=== Your task ===
Leave out the images and repeat every entry below exactly.

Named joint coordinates
════════

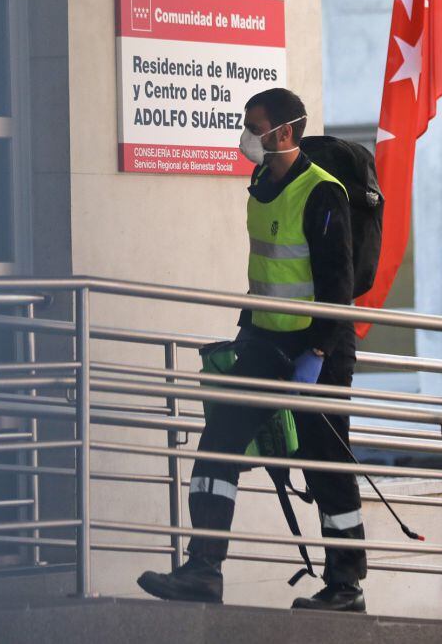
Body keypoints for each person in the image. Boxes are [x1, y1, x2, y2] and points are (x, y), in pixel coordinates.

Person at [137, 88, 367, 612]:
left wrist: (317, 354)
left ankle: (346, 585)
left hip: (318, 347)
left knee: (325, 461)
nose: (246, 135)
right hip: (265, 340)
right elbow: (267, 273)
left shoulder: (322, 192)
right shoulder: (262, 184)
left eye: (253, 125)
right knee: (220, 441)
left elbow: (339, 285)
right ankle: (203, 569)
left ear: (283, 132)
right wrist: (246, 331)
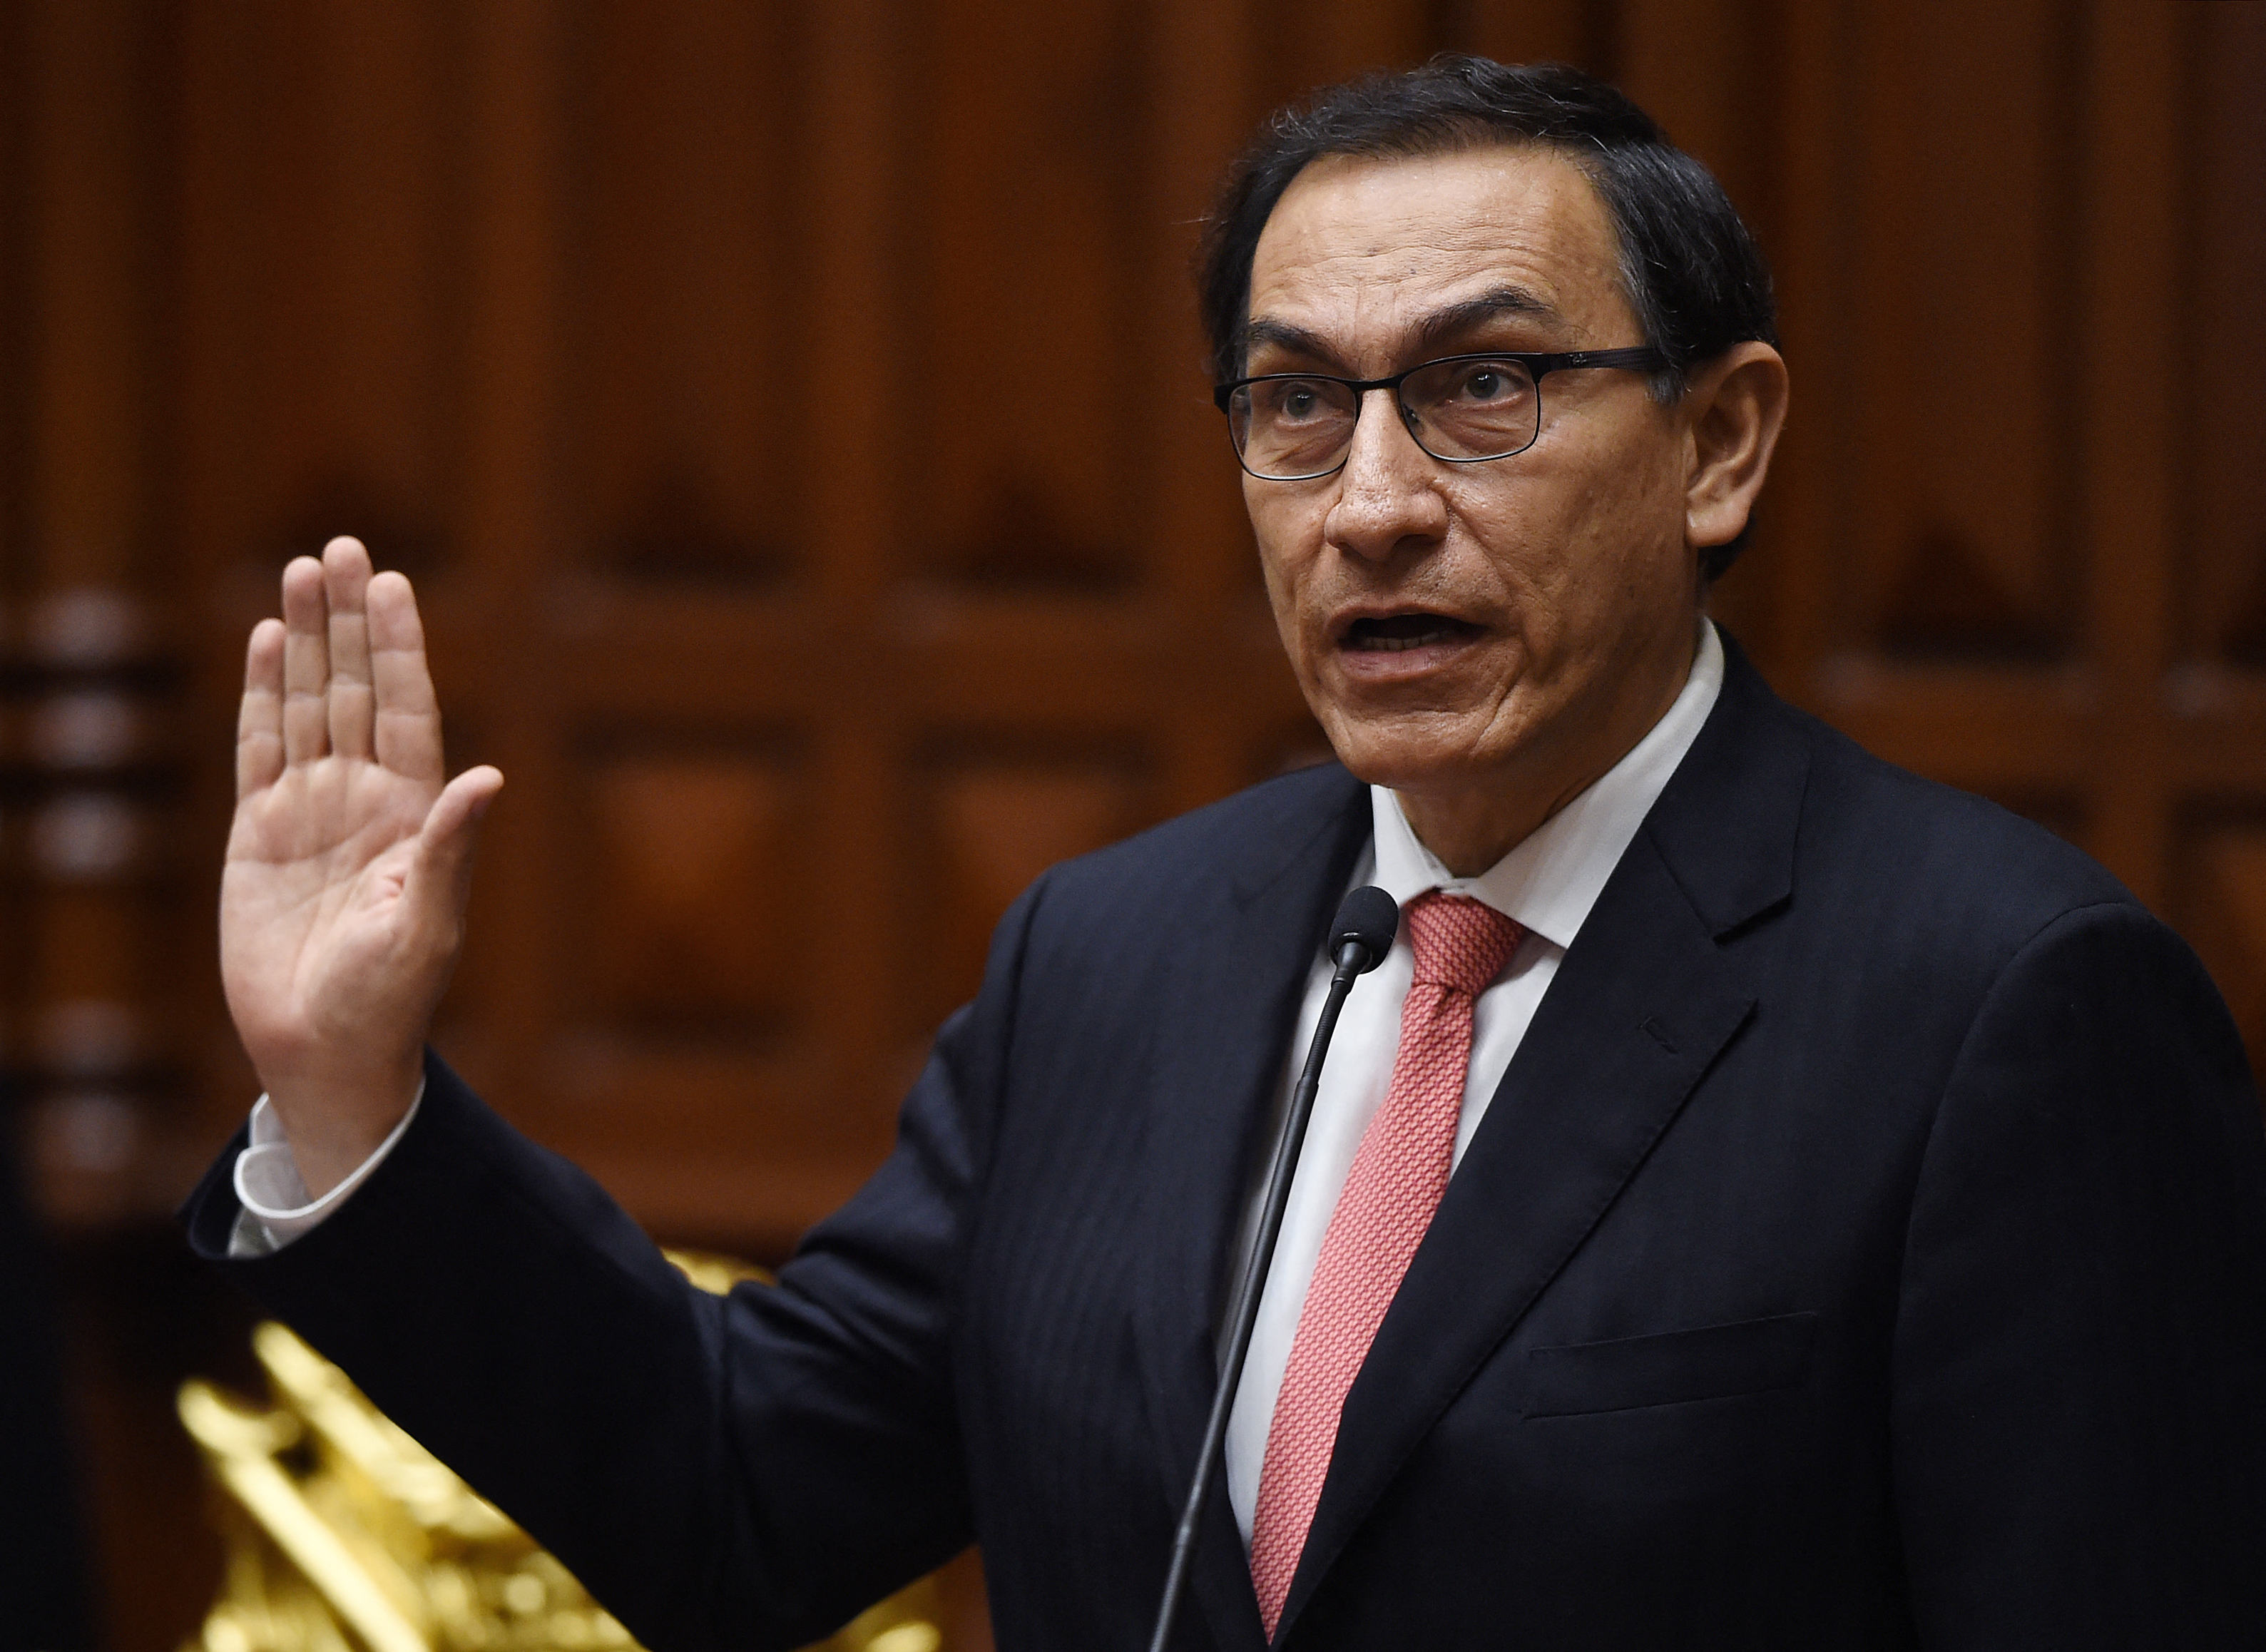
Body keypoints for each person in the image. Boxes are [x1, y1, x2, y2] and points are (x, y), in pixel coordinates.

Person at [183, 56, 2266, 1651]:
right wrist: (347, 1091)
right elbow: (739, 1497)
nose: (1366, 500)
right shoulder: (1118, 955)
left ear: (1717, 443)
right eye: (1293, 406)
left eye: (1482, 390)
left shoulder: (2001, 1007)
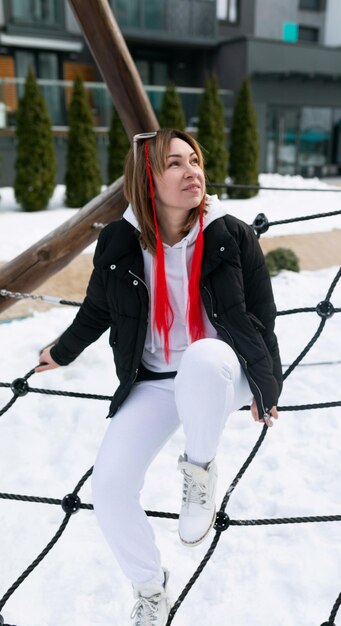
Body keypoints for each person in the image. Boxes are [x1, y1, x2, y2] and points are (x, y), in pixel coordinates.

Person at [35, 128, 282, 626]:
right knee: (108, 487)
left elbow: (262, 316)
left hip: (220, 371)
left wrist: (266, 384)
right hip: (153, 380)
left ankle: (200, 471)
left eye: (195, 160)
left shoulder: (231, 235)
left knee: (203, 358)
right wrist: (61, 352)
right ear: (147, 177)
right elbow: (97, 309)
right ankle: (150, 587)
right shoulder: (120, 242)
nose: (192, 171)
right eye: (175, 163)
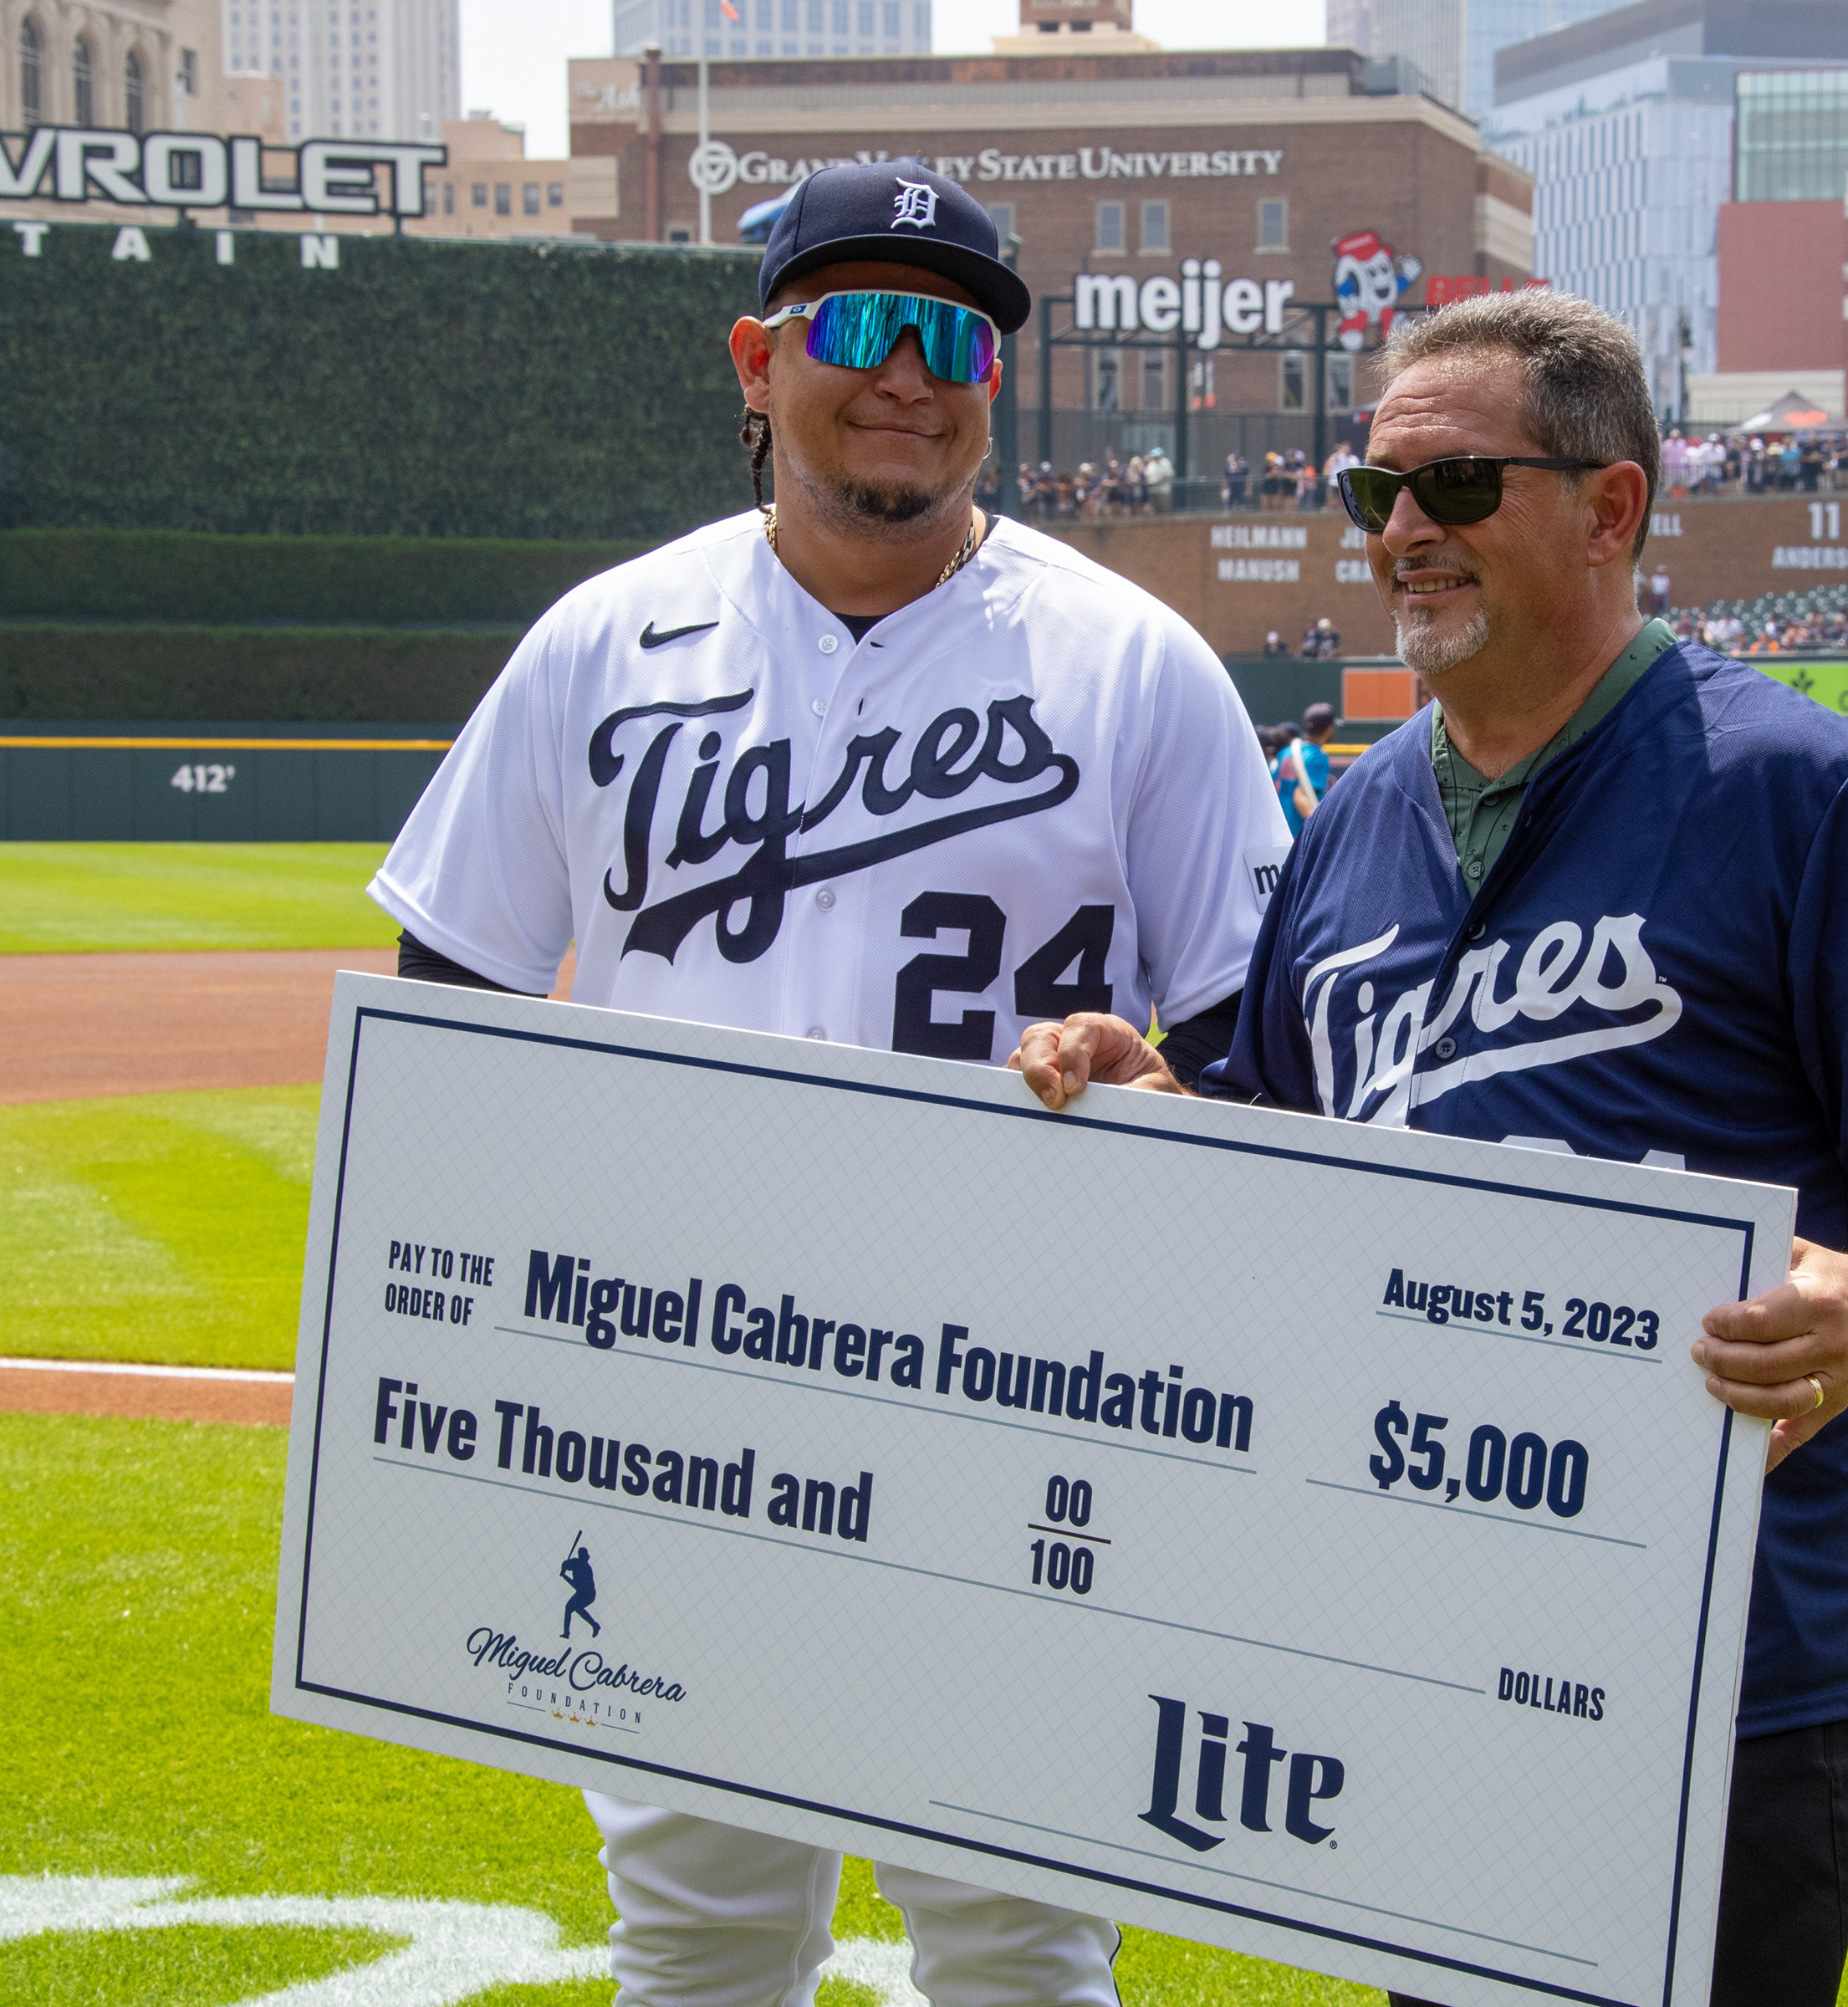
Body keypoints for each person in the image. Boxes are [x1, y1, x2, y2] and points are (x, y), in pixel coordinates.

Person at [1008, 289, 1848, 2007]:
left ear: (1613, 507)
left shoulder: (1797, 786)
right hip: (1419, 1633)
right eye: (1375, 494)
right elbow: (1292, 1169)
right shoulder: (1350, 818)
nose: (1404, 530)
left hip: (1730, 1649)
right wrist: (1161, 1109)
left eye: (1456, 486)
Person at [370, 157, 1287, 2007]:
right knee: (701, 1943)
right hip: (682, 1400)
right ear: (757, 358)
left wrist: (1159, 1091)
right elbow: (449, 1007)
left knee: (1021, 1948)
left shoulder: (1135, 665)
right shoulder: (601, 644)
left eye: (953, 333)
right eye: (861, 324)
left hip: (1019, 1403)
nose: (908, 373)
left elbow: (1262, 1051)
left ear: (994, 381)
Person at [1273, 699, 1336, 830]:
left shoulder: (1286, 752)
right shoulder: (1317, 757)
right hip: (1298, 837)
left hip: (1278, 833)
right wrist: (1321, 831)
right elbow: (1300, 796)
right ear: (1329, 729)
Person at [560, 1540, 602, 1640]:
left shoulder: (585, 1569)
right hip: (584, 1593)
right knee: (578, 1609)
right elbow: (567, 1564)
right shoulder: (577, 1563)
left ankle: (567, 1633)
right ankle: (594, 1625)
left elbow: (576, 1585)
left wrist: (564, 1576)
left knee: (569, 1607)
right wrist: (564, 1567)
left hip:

════════

=== Answer to the exercise ===
Body keypoints for each person in the image. Boxes are [x1, y1, x2, y2] and points are (x, y), in pixel coordinates.

Person at [137, 88, 367, 612]:
left wrist: (317, 354)
left ankle: (346, 585)
left hip: (318, 347)
left knee: (325, 461)
nose: (246, 135)
right hip: (265, 340)
right elbow: (267, 273)
left shoulder: (322, 192)
right shoulder: (262, 184)
left eye: (253, 125)
right knee: (220, 441)
left elbow: (339, 285)
right ankle: (203, 569)
left ear: (283, 132)
right wrist: (246, 331)
Body keypoints for each person in the image. Boxes are [x1, y1, x2, y2] and points are (x, y), in pixel coordinates.

Person at [183, 56, 2266, 1651]:
right wrist: (347, 1091)
right elbow: (739, 1497)
nose: (1366, 500)
right shoulder: (1118, 955)
left ear: (1717, 443)
right eye: (1293, 406)
left eye: (1482, 390)
left shoulder: (2001, 1007)
Body keypoints for each person in the image. Boxes are [x1, y1, x2, y2] and points are (x, y), in pixel coordinates.

Person at [35, 128, 282, 626]:
right knee: (108, 487)
left elbow: (262, 316)
left hip: (220, 371)
left wrist: (266, 384)
right hip: (153, 380)
left ankle: (200, 471)
left eye: (195, 160)
left shoulder: (231, 235)
left knee: (203, 358)
right wrist: (61, 352)
right ear: (147, 177)
right elbow: (97, 309)
right ankle: (150, 587)
right shoulder: (120, 242)
nose: (192, 171)
right eye: (175, 163)
Body keypoints for each person in the image. Boxes are [x1, y1, x2, y2] and points are (x, y), in pixel coordinates.

Person at [1008, 289, 1848, 2007]:
left ear: (1613, 507)
left shoulder: (1797, 786)
right hip: (1419, 1633)
right eye: (1375, 494)
right elbow: (1292, 1169)
right shoulder: (1350, 818)
nose: (1404, 530)
left hip: (1730, 1649)
right wrist: (1161, 1109)
left eye: (1456, 486)
Person at [370, 157, 1287, 2007]:
right knee: (701, 1943)
right hip: (682, 1400)
right ear: (757, 358)
left wrist: (1159, 1091)
right elbow: (449, 1007)
left knee: (1021, 1948)
left shoulder: (1135, 665)
right shoulder: (601, 644)
left eye: (953, 333)
right eye: (861, 324)
left hip: (1019, 1403)
nose: (908, 373)
left elbow: (1262, 1051)
left ear: (994, 381)
Person at [1273, 699, 1336, 830]:
left shoulder: (1286, 752)
right shoulder: (1317, 757)
right hip: (1298, 837)
left hip: (1278, 833)
right wrist: (1321, 831)
right elbow: (1300, 796)
right ear: (1329, 729)
Person at [560, 1540, 602, 1640]:
left shoulder: (585, 1569)
right hip: (584, 1593)
right knee: (578, 1609)
right elbow: (567, 1564)
right shoulder: (577, 1563)
left ankle: (567, 1633)
right ankle: (594, 1625)
left elbow: (576, 1585)
left wrist: (564, 1576)
left knee: (569, 1607)
right wrist: (564, 1567)
left hip:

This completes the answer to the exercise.